Recently for one of my Android apps I wanted to use a self-signed certificate on the server-side. However, if you try to connect to such a server with default settings, the connection is going to be refused. This is because it has been signed by you (your server domain), and ‘you’ is not trusted by any system.
Read the excellent article – Android security – Implementation of Self-signed SSL certificate for your App. This describes all the concepts and the pros and cons of pinning. However, it does not describe how to do this in Volley. The internet is littered with many articles on this, and most of them are outdated and can’t be used now.
So, here is an updated guide. I have tested this on my app which uses Android API 22 and Volley code downloaded on Jan 2015.
First use the official guide to create a singleton class to get the request queue.
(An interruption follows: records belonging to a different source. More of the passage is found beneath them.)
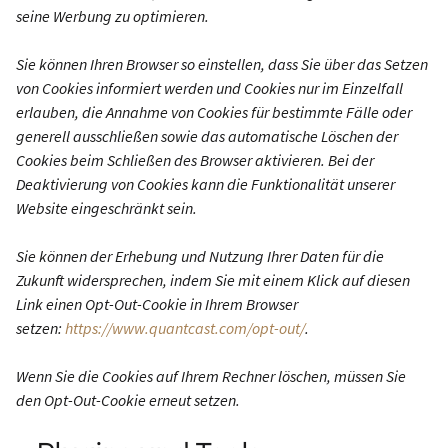
seine Werbung zu optimieren.
Sie können Ihren Browser so einstellen, dass Sie über das Setzen
von Cookies informiert werden und Cookies nur im Einzelfall
erlauben, die Annahme von Cookies für bestimmte Fälle oder
generell ausschließen sowie das automatische Löschen der
Cookies beim Schließen des Browser aktivieren. Bei der
Deaktivierung von Cookies kann die Funktionalität unserer
Website eingeschränkt sein.
Sie können der Erhebung und Nutzung Ihrer Daten für die
Zukunft widersprechen, indem Sie mit einem Klick auf diesen
Link einen Opt-Out-Cookie in Ihrem Browser
setzen:
https://www.quantcast.com/opt-out/
.
Wenn Sie die Cookies auf Ihrem Rechner löschen, müssen Sie
den Opt-Out-Cookie erneut setzen.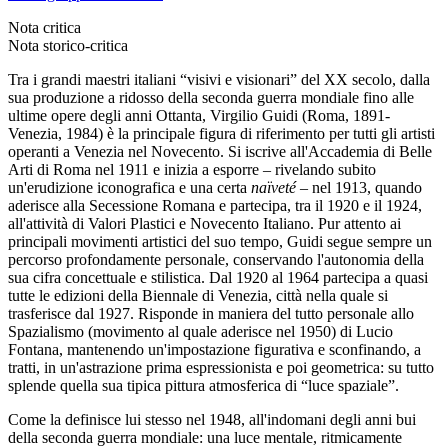
Nota critica
Nota storico-critica
Tra i grandi maestri italiani “visivi e visionari” del XX secolo, dalla
sua produzione a ridosso della seconda guerra mondiale fino alle
ultime opere degli anni Ottanta, Virgilio Guidi (Roma, 1891-
Venezia, 1984) è la principale figura di riferimento per tutti gli artisti
operanti a Venezia nel Novecento. Si iscrive all'Accademia di Belle
Arti di Roma nel 1911 e inizia a esporre – rivelando subito
un'erudizione iconografica e una certa
naïveté
– nel 1913, quando
aderisce alla Secessione Romana e partecipa, tra il 1920 e il 1924,
all'attività di Valori Plastici e Novecento Italiano. Pur attento ai
principali movimenti artistici del suo tempo, Guidi segue sempre un
percorso profondamente personale, conservando l'autonomia della
sua cifra concettuale e stilistica. Dal 1920 al 1964 partecipa a quasi
tutte le edizioni della Biennale di Venezia, città nella quale si
trasferisce dal 1927. Risponde in maniera del tutto personale allo
Spazialismo (movimento al quale aderisce nel 1950) di Lucio
Fontana, mantenendo un'impostazione figurativa e sconfinando, a
tratti, in un'astrazione prima espressionista e poi geometrica: su tutto
splende quella sua tipica pittura atmosferica di “luce spaziale”.
Come la definisce lui stesso nel 1948, all'indomani degli anni bui
della seconda guerra mondiale: una luce mentale, ritmicamente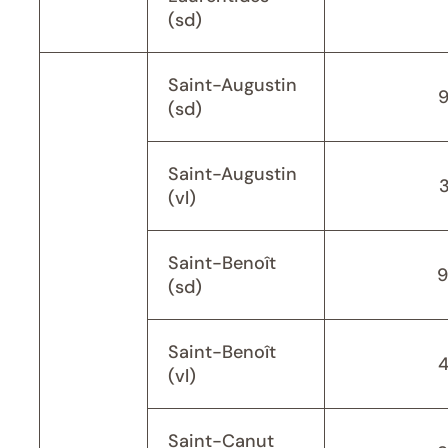
(sd)
Saint-Augustin
(sd)
Saint-Augustin
(vl)
Saint-Benoît
9
(sd)
Saint-Benoît
(vl)
Saint-Canut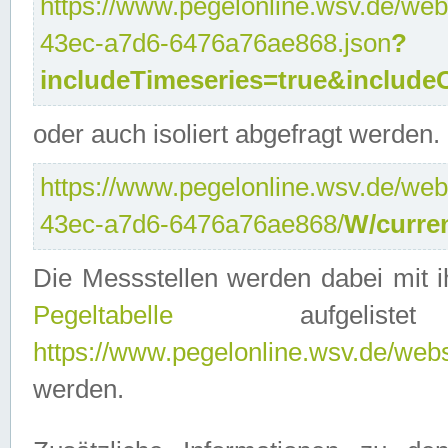
https://www.pegelonline.wsv.de/web
43ec-a7d6-6476a76ae868.json
?
includeTimeseries=true&include
oder auch isoliert abgefragt werden.
https://www.pegelonline.wsv.de/web
43ec-a7d6-6476a76ae868/
W/curre
Die Messstellen werden dabei mit ih
Pegeltabelle
aufgelist
https://www.pegelonline.wsv.de/webse
werden.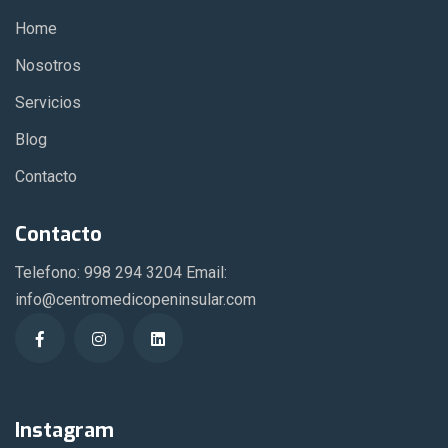
Home
Nosotros
Servicios
Blog
Contacto
Contacto
Telefono: 998 294 3204 Email:
info@centromedicopeninsular.com
Instagram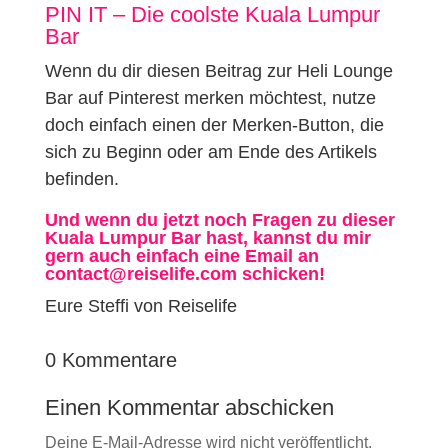
PIN IT – Die coolste Kuala Lumpur
Bar
Wenn du dir diesen Beitrag zur Heli Lounge
Bar auf Pinterest merken möchtest, nutze
doch einfach einen der Merken-Button, die
sich zu Beginn oder am Ende des Artikels
befinden.
Und wenn du jetzt noch Fragen zu dieser
Kuala Lumpur Bar hast, kannst du mir
gern auch einfach eine Email an
contact@reiselife.com schicken!
Eure Steffi von Reiselife
0 Kommentare
Einen Kommentar abschicken
Deine E-Mail-Adresse wird nicht veröffentlicht.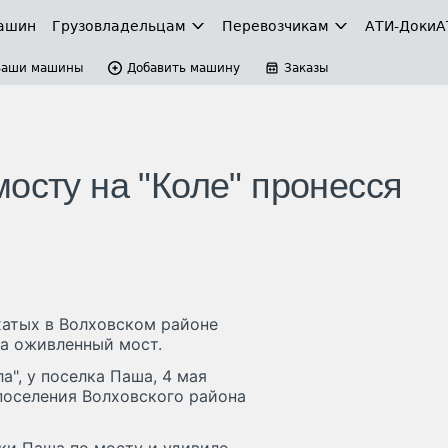
ашин
Грузовладельцам
Перевозчикам
АТИ-Доки
А
Ваши машины
Добавить машину
Заказы
осту на "Коле" пронесся
хатых в Волховском районе
а оживленный мост.
а", у поселка Паша, 4 мая
поселения Волховского района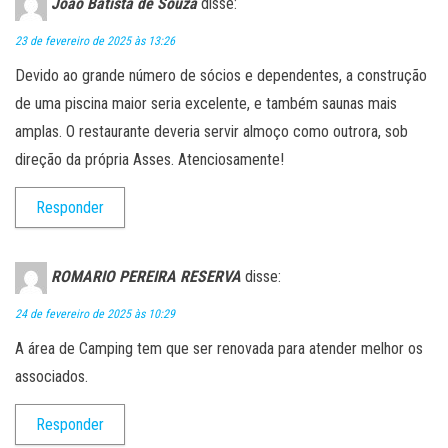
João Batista de Souza
disse:
23 de fevereiro de 2025 às 13:26
Devido ao grande número de sócios e dependentes, a construção
de uma piscina maior seria excelente, e também saunas mais
amplas. O restaurante deveria servir almoço como outrora, sob
direção da própria Asses. Atenciosamente!
Responder
ROMARIO PEREIRA RESERVA
disse:
24 de fevereiro de 2025 às 10:29
A área de Camping tem que ser renovada para atender melhor os
associados.
Responder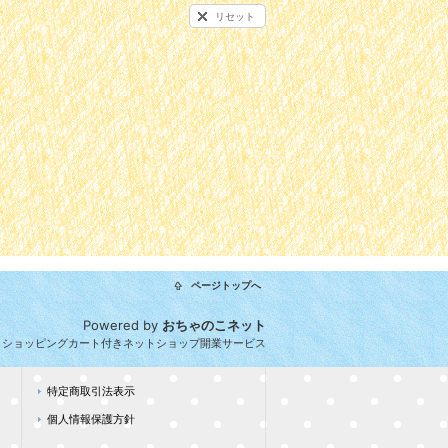
リセット
ページトップへ
Powered by
おちゃのこネット
とショッピングカート付きネットショップ開業サービス
特定商取引法表示
個人情報保護方針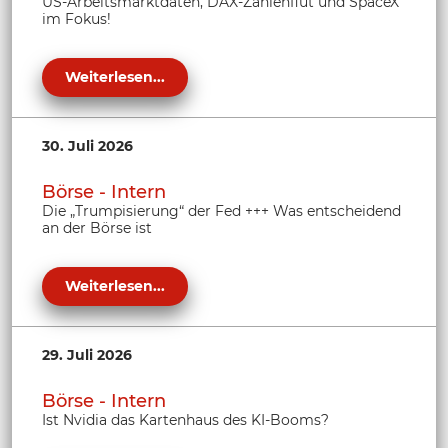
US-Arbeitsmarktdaten, DAX-Zahlenflut und SpaceX
im Fokus!
Weiterlesen...
30. Juli 2026
Börse - Intern
Die „Trumpisierung“ der Fed +++ Was entscheidend
an der Börse ist
Weiterlesen...
29. Juli 2026
Börse - Intern
Ist Nvidia das Kartenhaus des KI-Booms?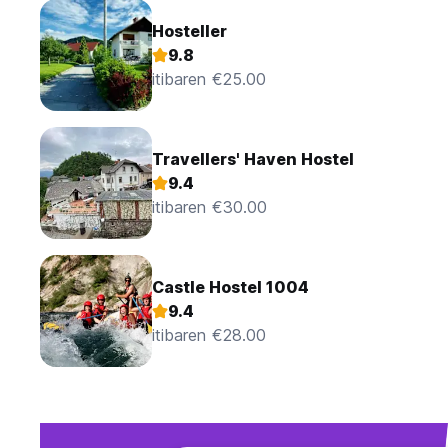
Hosteller
9.8
itibaren €25.00
Travellers' Haven Hostel
9.4
itibaren €30.00
Castle Hostel 1004
9.4
itibaren €28.00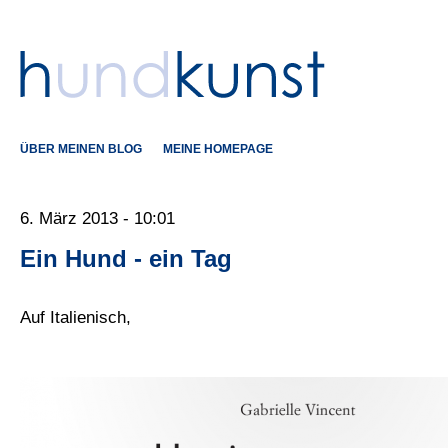
ÜBER MEINEN BLOG
MEINE HOMEPAGE
6. März 2013 - 10:01
Ein Hund - ein Tag
Auf Italienisch,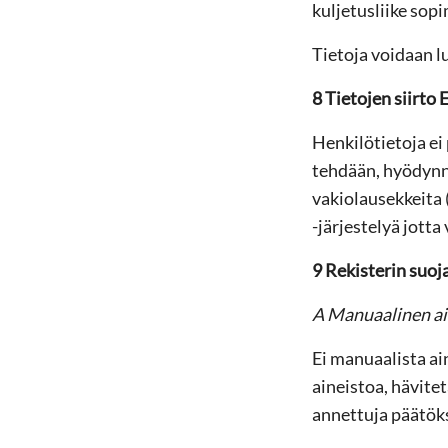
kuljetusliike so
Tietoja voidaan l
8 Tietojen siirto 
Henkilötietoja ei 
tehdään, hyödyn
vakiolausekkeita
-järjestelyä jott
9 Rekisterin suoj
A Manuaalinen ai
Ei manuaalista ai
aineistoa, hävite
annettuja päätöks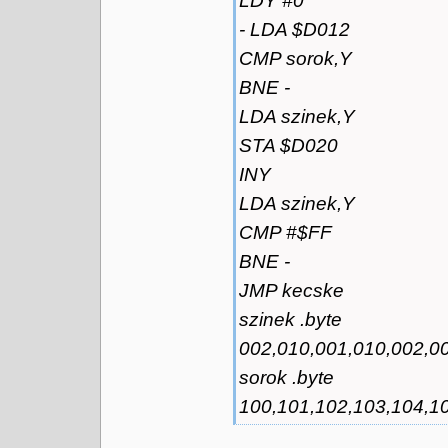
LDY #0
- LDA $D012
CMP sorok,Y
BNE -
LDA szinek,Y
STA $D020
INY
LDA szinek,Y
CMP #$FF
BNE -
JMP kecske
szinek .byte
002,010,001,010,002,0
sorok .byte
100,101,102,103,104,10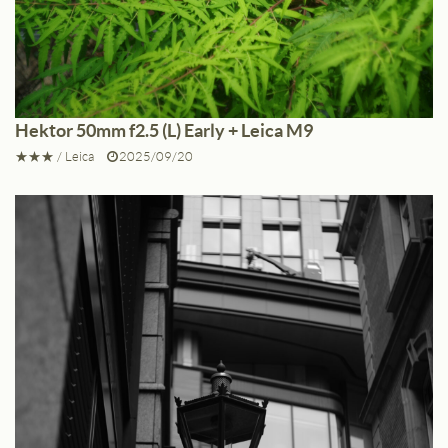
Hektor 50mm f2.5 (L) Early + Leica M9
★★★
/
Leica
2025/09/20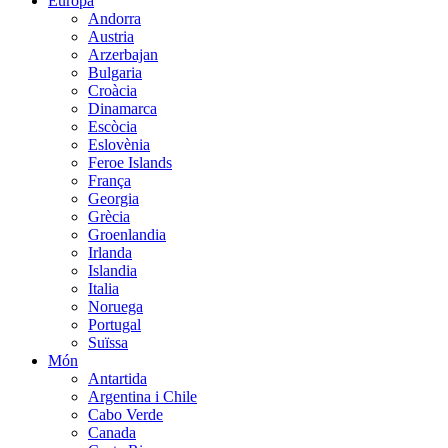
Europa
Andorra
Austria
Arzerbajan
Bulgaria
Croàcia
Dinamarca
Escòcia
Eslovènia
Feroe Islands
França
Georgia
Grècia
Groenlandia
Irlanda
Islandia
Italia
Noruega
Portugal
Suïssa
Món
Antartida
Argentina i Chile
Cabo Verde
Canada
Now below is the modified code which takes care of the SSL pinning.
public class MySingleton {
private static char[] KEYSTORE_PASSWORD = "YourKeyStorePass".toCharArray();
...
public RequestQueue getRequestQueue() {
if (mRequestQueue == null) {
// getApplicationContext() is key, it keeps you from leaking the
// Activity or BroadcastReceiver if someone passes one in.
mRequestQueue = Volley.newRequestQueue(mCtx.getApplicationContext(), new HurlStack(null, newSslSocketFactory()));
}
return mRequestQueue;
}
...
private SSLSocketFactory newSslSocketFactory() {
try {
// Get an instance of the Bouncy Castle KeyStore format
KeyStore trusted = KeyStore.getInstance("BKS");
// Get the raw resource, which contains the keystore with
// your trusted certificates (root and any intermediate certs)
InputStream in = mCtx.getApplicationContext().getResources().openRawResource(R.raw.codeprojectssl);
try {
// Initialize the keystore with the provided trusted certificates
// Provide the password of the keystore
trusted.load(in, KEYSTORE_PASSWORD);
} finally {
in.close();
}
String tmfAlgorithm = TrustManagerFactory.getDefaultAlgorithm();
TrustManagerFactory tmf = TrustManagerFactory.getInstance(tmfAlgorithm);
tmf.init(trusted);
SSLContext context = SSLContext.getInstance("TLS");
context.init(null, tmf.getTrustManagers(), null);
SSLSocketFactory sf = context.getSocketFactory();
return sf;
} catch (Exception e) {
throw new AssertionError(e);
}
}
}
Please note, that the above solution will work for Android API 9 and above. To support the below versions you need to pass an instance of HttpClientStack
instead of HurlStack
. So, replacing the line
mRequestQueue = Volley.newRequestQueue(mCtx.getApplicationContext(), new HurlStack(null, newSslSocketFactory()));
with
mRequestQueue = Volley.newRequestQueue(mCtx.getApplicationContext(), new HttpClientStack(new MyHttpClient()));
might work. Where MyHttpClient
is the one defined in the CodeProject article. I haven’t tested this part though.